Sunday 12:00 – 13:30, London Suite 3 (ExCeL)

Recent events have dramatically increased awareness of issues of harassment and poor behavior in fandom. and opened discussion of the issues surrounding it. This panel focuses on the the politics of physical contact and social interaction while in costume or dealing with costumers and cosplayers.

Aurora Celeste, Miki Dennis, Foz Meadows, Nicolle Lamerichs.

My Opinions, Let Me Show You Them

Sunday 16:30 – 17:30, Capital Suite 5 (ExCeL)

There are many different approaches to book blogging: some focus on news and announcements, running author interviews and ARC giveaways supported by publishers; others concentrate on reviewing and opinion pieces; still others are devoted to raising awareness of certain types of writing, like SF Mistressworks or the World SF Blog. Our panel discusses how they chose their blogs’ format and focus, how the blogs evolved over time, and how they found their ‘voice’ and their audience.

Foz Meadows (M), Thea James, Aidan Moher, Adam Whitehead, Justin Landon.

LGBTQ Gaming – Industry and Design

Sunday 18:00 – 19:00, London Suite 3 (ExCeL)

We investigate some of the ways that LGBTQ perspectives are developing in both Indie and Mainstream titles. What challenges do designers need to address in order to develop LGBTQ games, characters or ideas, and how should these be articulated within the larger sphere of gaming culture?

Meg Jayanth, Leo Adams, Michele Howe , Foz Meadows, Gemma Thomson.

The YA Gender Gap

Monday 11:00 – 12:00, Capital Suite 1 (ExCeL)

There has been talk about a gender gap within young adult fiction. Girls read boys’ books, but boys don’t read girls’ books. Is sexism at play within our younger generations? Or is this just a problem with marketing. Or both? Some people even claim that schools and libraries prefer male authors in order to attract male readers. If so, are we doomed to perpetuate the perceived gender gap? How can we step beyond the gendered roles assigned to us and our children? Also, does the sex of the character really matter to young readers? Are the boys really disappearing from the pages or are we just experiencing an equalization of the genders?

Michael Levy (M), Michele Howe, Alissa McKersie, Foz Meadows, LJ Adlington.

I should also be making an appearance at a Supernatural meetup in the fan space, organised by Emma England, from 5PM onwards on Saturday 16th.

Hope to see you all there!

ETA 9.8.14 – Due to scheduling conflicts with the Hugo Awards, I will no longer be appearing on the LGBTQ gaming panel; additionally, the end time for My Opinions, Let Me Show You Them is now 5:30 rather than 6pm, as the majority of attendees have to get ready for the reception.

Yesterday, Loncon 3 was flung unpleasantly into the spotlight when the organisers announced on Twitter that none other than Jonathan Ross would be hosting the Hugo awards, prompting an instantaneous and largely negative response from the SFF community. Big names like Charles Stross and Seanan McGuire, among others, expressed their serious concerns, as did other congoers, and while there were those who also tweeted in support of Wossy – who was, at one point, responding to individual critics – it wasn’t long before he stepped down. Meanwhile, former con organiser Farah Mendlesohn resigned over Ross being given the gig in the first place, citing days of struggle on her behalf with fellow chairs who reportedly refused to discuss Ross’s history of inappropriate behaviour, particularly towards women.

- **RECORDED INFORMATION**
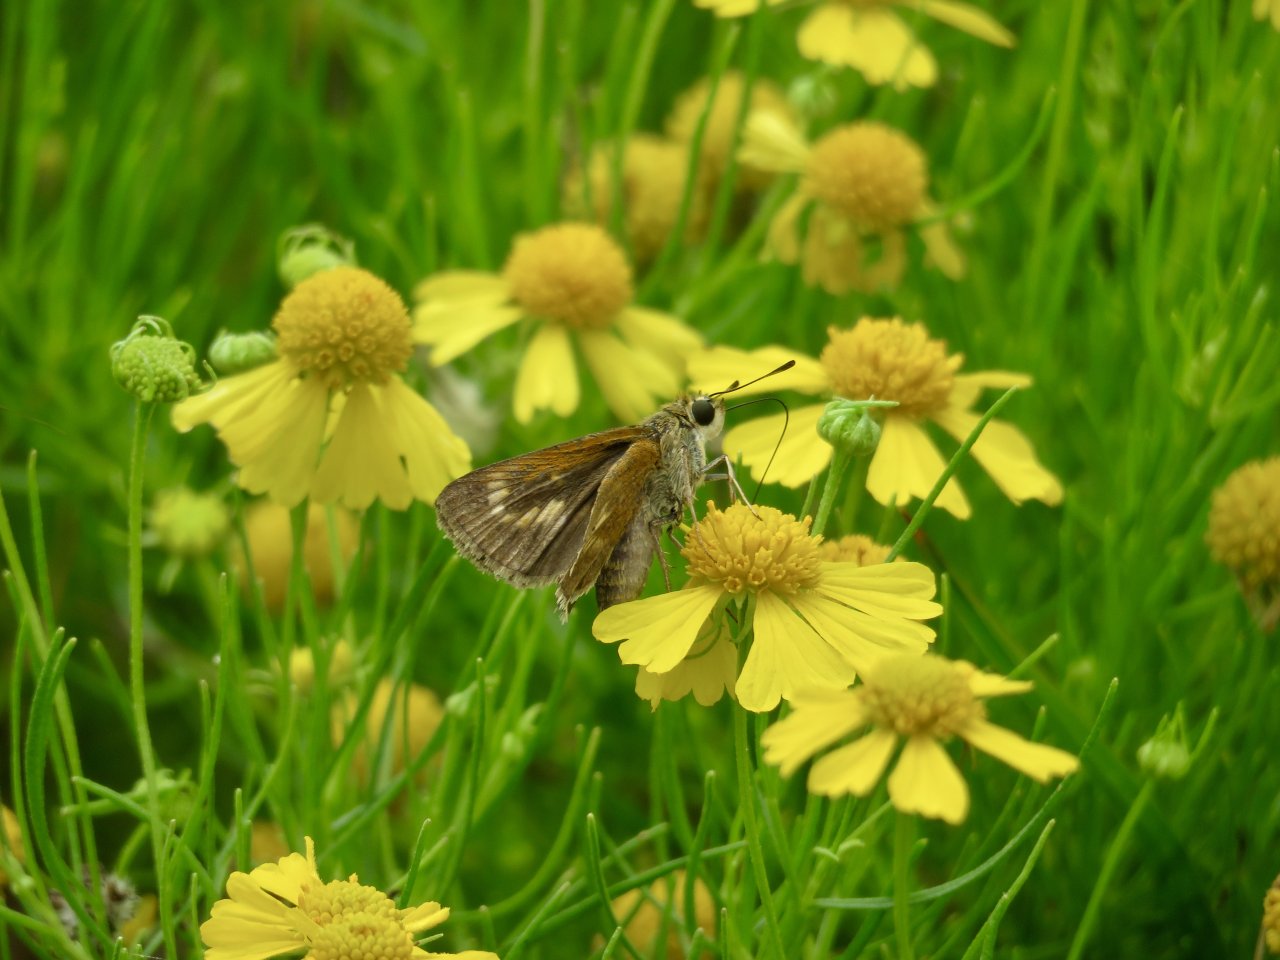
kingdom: Animalia
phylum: Arthropoda
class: Insecta
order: Lepidoptera
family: Hesperiidae
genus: Wallengrenia
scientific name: Wallengrenia otho
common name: Southern Broken-Dash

- **AIM**
Quote the convention panel schedule word for word, the stretch from "Sunday 18:00 –" through "of gaming culture?".

- **OUTPUT FOR THIS EXERCISE**
Sunday 18:00 – 19:00, London Suite 3 (ExCeL)

We investigate some of the ways that LGBTQ perspectives are developing in both Indie and Mainstream titles. What challenges do designers need to address in order to develop LGBTQ games, characters or ideas, and how should these be articulated within the larger sphere of gaming culture?